▸ Source
|Historic Pierce Point Ranch: soft tones and subtle colors |
handled well by the Kodak Ektar 100 film.
A couple of months ago, I posted a piece on rediscovering my vintage 1980 Canon A-1 film camera. I knew that it worked, or at least that the film advance worked, the shutter released and the meter was responsive. That's about all I knew after not using the camera for 20 or so years.
I did a little cleanup inside and out, bought a new 6-volt battery and a roll of Kodak Ektar 100 color negative film, and went shooting. It took me at least two months to complete the 36 exposures on this one roll of film, which would be zipped off in a few minutes of shooting wildlife with a digital SLR. One doesn't snap away so quickly when each frame costs money - and when there's no motor drive.
|Midday Southern California light|
brings saturated skies and warm
tones of the official bellringer at
Mission San Juan Capistrano.
I have not shot film in close to 15 years. I had to retrain myself to shoot with film, as it really is a different process. You know that you are setting up one shot, and that there's no way you can check it until it comes back from the lab. It requires a more deliberate, thoughtful approach. Focus is manual, and you need to understand how the light meter is reading the scene. You can't bump the ISO to shoot a low-light image, so you work with what you have in camera. And I didn't want to be doing a lot of post-processing as that would defeat the value of film in capturing the moment as it truly was.

▸ Stated exercise 1
List the three things the Canon A-1 post says the writer knew were working on the camera before using it again.
▸ Stated exercise 2
Carry on the Canon A-1 post from its last sentence, keeping the writer's first-person voice.

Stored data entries

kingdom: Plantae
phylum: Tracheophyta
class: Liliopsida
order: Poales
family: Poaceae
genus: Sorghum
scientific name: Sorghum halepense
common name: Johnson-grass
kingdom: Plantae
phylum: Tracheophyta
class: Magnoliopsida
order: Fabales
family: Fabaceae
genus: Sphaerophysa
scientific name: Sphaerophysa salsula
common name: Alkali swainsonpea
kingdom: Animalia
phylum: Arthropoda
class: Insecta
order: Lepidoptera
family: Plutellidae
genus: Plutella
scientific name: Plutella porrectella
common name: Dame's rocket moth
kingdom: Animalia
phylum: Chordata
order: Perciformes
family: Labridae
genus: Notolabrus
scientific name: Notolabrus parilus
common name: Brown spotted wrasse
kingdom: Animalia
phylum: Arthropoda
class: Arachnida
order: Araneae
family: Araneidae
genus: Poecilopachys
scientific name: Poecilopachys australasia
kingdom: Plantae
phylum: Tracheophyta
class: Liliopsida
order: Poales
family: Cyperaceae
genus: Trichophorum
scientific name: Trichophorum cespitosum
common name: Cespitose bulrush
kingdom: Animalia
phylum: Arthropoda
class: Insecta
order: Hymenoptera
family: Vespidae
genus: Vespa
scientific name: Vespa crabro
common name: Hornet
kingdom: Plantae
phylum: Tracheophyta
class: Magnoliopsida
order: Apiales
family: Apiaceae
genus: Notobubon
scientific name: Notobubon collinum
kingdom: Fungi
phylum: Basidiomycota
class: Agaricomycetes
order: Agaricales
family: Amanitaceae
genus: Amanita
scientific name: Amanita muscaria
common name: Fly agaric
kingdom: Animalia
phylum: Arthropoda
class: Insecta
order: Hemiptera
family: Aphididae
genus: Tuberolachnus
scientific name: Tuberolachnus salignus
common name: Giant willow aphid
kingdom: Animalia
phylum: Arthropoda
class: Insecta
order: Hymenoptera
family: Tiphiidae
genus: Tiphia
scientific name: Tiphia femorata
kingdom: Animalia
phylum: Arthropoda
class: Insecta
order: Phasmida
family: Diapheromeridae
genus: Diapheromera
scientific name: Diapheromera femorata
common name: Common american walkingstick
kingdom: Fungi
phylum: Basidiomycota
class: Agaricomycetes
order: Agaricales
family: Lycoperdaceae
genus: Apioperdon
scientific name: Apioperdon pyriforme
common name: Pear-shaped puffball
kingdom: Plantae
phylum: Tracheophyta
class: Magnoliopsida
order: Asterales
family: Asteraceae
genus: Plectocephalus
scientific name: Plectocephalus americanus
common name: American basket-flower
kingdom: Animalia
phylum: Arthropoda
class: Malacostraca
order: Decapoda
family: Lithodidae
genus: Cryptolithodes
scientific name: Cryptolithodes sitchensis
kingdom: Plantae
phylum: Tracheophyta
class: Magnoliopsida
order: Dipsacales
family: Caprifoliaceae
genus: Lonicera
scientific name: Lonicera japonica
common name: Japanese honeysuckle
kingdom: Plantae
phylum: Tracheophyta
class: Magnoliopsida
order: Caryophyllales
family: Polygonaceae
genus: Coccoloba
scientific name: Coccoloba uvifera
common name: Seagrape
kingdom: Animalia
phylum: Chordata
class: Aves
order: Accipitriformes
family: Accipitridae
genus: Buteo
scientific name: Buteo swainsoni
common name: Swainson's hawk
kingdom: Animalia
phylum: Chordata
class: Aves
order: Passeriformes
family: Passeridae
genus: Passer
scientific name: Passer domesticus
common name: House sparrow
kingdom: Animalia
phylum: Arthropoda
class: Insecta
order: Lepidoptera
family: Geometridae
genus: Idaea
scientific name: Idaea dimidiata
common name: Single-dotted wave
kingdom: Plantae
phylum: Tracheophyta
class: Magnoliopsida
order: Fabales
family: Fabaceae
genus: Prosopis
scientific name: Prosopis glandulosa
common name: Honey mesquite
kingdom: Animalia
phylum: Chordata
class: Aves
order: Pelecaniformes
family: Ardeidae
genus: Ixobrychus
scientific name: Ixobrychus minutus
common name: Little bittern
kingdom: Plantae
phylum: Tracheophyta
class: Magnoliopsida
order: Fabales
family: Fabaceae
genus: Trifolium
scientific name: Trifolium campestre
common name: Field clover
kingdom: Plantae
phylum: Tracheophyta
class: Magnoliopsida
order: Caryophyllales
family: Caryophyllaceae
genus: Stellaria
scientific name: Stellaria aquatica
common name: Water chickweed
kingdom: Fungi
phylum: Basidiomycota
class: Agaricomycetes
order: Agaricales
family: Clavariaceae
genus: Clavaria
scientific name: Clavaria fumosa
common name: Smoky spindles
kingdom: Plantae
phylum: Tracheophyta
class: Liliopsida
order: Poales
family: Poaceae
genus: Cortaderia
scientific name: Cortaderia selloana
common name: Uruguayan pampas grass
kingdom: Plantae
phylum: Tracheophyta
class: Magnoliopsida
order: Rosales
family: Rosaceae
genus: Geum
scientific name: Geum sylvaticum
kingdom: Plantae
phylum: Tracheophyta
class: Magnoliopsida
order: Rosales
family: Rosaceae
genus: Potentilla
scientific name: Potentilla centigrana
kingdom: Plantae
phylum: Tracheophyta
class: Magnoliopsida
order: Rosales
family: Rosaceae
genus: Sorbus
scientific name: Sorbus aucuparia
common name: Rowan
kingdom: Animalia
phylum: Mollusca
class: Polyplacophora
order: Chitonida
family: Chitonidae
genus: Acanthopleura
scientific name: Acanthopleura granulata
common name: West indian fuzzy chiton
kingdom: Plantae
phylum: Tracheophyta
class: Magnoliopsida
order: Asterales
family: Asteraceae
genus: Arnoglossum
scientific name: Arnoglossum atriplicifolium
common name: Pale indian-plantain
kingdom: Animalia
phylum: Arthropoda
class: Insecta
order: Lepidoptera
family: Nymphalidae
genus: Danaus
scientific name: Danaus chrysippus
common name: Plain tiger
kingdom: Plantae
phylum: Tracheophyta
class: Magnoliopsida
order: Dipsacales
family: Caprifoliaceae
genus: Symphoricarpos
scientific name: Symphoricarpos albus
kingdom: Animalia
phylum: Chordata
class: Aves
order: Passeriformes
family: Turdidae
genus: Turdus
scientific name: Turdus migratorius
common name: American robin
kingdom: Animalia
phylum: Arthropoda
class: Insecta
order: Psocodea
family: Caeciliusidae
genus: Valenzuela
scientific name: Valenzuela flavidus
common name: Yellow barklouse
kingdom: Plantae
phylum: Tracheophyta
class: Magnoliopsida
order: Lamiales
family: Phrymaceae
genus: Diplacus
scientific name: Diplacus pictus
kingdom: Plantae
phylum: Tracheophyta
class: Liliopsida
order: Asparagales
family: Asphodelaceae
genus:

▸ Exercise output 1
The film advance worked, the shutter released, and the meter was responsive.

▸ Exercise output 2
I have to say that I was pleased with my results. Apparently, the muscle memory was still intact and I mostly managed to properly frame, focus and expose the film. There's also a pleasing visceral sensation in handling the smaller, lighter and purely mechancial machine.
|High contrast subjects were more challenging for the color film.|
It was a fun experiment, and now that I know the camera is functional, I'll try some different films and subjects and see what develops (pun intended). Meanwhile, here's some images from roll #1.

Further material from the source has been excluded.